Study material section start

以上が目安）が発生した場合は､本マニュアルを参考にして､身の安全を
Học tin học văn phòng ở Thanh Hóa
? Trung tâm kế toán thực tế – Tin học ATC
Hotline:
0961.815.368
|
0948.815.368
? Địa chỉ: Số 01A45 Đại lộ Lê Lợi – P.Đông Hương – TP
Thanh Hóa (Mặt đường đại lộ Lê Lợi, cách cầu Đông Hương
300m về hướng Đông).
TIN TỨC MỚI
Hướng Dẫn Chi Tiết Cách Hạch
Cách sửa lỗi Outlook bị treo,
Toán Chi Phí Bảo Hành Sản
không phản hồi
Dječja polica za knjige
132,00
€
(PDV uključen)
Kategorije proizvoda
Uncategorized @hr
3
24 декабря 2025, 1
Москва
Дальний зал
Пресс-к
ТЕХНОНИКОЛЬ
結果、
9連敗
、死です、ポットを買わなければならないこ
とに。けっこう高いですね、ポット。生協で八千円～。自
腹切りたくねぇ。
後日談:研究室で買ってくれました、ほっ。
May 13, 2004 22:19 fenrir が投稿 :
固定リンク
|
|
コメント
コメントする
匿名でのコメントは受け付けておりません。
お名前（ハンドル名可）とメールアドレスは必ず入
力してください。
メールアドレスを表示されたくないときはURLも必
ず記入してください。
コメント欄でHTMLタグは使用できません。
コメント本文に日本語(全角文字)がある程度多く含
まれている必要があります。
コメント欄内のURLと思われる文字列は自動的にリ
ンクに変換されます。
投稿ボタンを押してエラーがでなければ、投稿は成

Study material section end
Study material section start

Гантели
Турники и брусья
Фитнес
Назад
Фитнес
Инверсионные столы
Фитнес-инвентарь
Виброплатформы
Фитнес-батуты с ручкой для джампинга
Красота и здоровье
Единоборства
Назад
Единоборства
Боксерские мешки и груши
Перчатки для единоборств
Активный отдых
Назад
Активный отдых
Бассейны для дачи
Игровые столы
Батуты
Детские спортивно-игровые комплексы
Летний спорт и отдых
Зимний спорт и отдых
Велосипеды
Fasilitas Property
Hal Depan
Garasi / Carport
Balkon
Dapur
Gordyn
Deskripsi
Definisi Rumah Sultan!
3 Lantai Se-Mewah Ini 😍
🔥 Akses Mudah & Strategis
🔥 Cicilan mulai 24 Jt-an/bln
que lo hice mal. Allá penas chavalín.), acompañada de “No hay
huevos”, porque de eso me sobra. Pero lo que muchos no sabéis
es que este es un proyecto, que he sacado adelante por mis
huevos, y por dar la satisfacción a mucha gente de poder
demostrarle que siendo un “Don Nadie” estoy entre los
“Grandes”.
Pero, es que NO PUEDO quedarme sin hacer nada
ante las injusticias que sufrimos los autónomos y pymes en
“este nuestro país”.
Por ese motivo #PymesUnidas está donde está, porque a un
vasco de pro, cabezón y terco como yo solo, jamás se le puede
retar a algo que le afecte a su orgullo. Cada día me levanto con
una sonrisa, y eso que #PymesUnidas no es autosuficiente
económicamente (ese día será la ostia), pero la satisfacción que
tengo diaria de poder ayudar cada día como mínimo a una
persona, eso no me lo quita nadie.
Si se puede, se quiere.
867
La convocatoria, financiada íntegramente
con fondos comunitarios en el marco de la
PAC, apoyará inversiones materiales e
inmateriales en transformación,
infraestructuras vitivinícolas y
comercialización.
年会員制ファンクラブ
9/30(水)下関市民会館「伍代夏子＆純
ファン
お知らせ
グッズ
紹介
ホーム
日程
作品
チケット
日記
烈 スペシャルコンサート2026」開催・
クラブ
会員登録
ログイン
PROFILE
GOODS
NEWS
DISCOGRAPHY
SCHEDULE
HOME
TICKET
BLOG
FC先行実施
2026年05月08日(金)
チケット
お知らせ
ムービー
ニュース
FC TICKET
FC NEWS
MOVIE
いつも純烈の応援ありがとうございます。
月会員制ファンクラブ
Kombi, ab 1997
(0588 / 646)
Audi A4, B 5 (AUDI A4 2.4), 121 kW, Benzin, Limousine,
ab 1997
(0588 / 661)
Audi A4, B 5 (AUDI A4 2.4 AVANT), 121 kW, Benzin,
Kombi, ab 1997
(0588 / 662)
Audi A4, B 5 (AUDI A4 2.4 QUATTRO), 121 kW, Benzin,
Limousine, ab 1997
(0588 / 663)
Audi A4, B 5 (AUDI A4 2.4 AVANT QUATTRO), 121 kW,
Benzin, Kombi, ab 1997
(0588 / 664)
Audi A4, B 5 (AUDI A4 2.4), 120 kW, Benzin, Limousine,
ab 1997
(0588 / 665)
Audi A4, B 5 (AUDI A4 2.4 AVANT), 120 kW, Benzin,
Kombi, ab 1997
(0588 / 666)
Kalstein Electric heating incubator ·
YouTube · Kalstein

Study material section end

What the task requires: Your answer should be the lines of the listing above between the line holding "以上が目安）が発生した場合は､本マニュアルを参考にして､身の安全を" and the line holding "300m về hướng Đông).", inclusive, restated word for word and alone.

Result for this task:
以上が目安）が発生した場合は､本マニュアルを参考にして､身の安全を
Học tin học văn phòng ở Thanh Hóa
? Trung tâm kế toán thực tế – Tin học ATC
Hotline:
0961.815.368
|
0948.815.368
? Địa chỉ: Số 01A45 Đại lộ Lê Lợi – P.Đông Hương – TP
Thanh Hóa (Mặt đường đại lộ Lê Lợi, cách cầu Đông Hương
300m về hướng Đông).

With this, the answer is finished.